Подсчитайте, во скольких строках приведенных ниже данных встречается слово «What». В ответе укажите только число.

Исходные данные
++++++++++

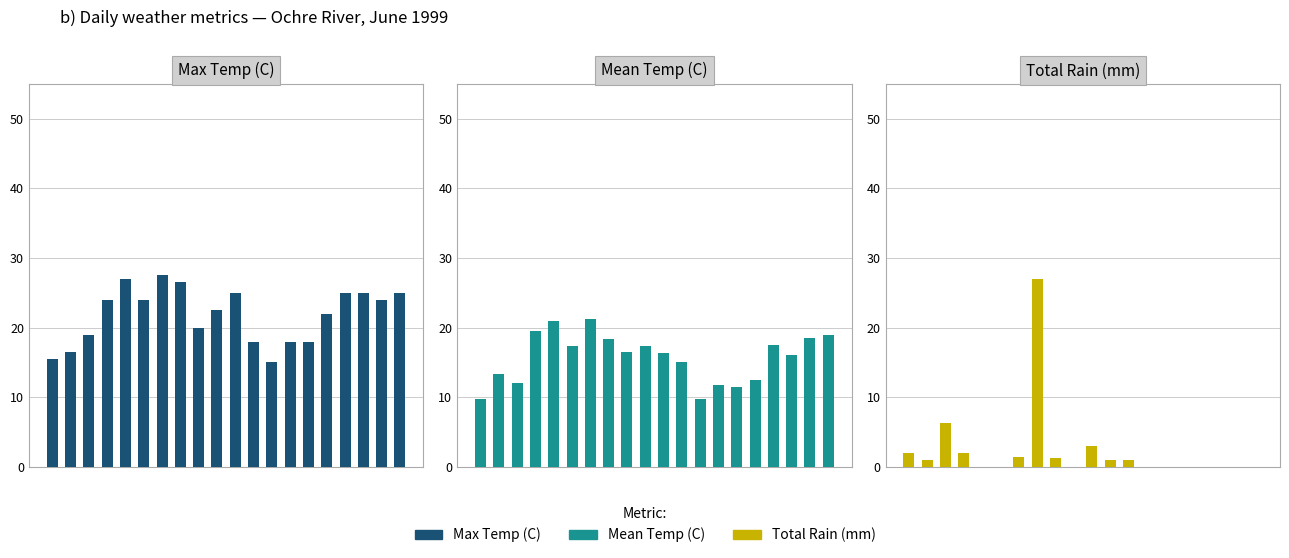

At which category is the sum across all series the highest?

7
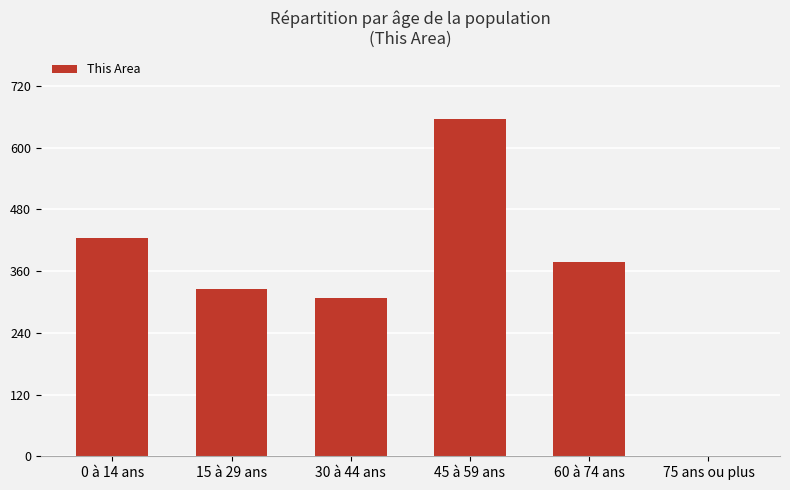

What is the sum of the values at 30 à 44 ans and 15 à 29 ans?

634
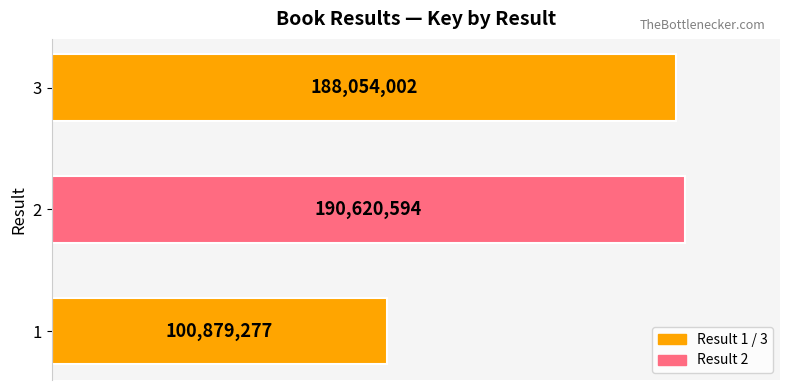

List the labels in order of value, largest first.

2, 3, 1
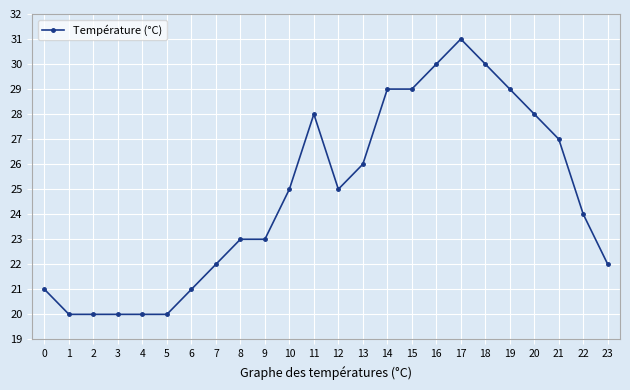

What value does the data have at 15, to the nearest 5?

30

++++++++++

# РЕШЕНИЕ ЗАДАНИЯ
2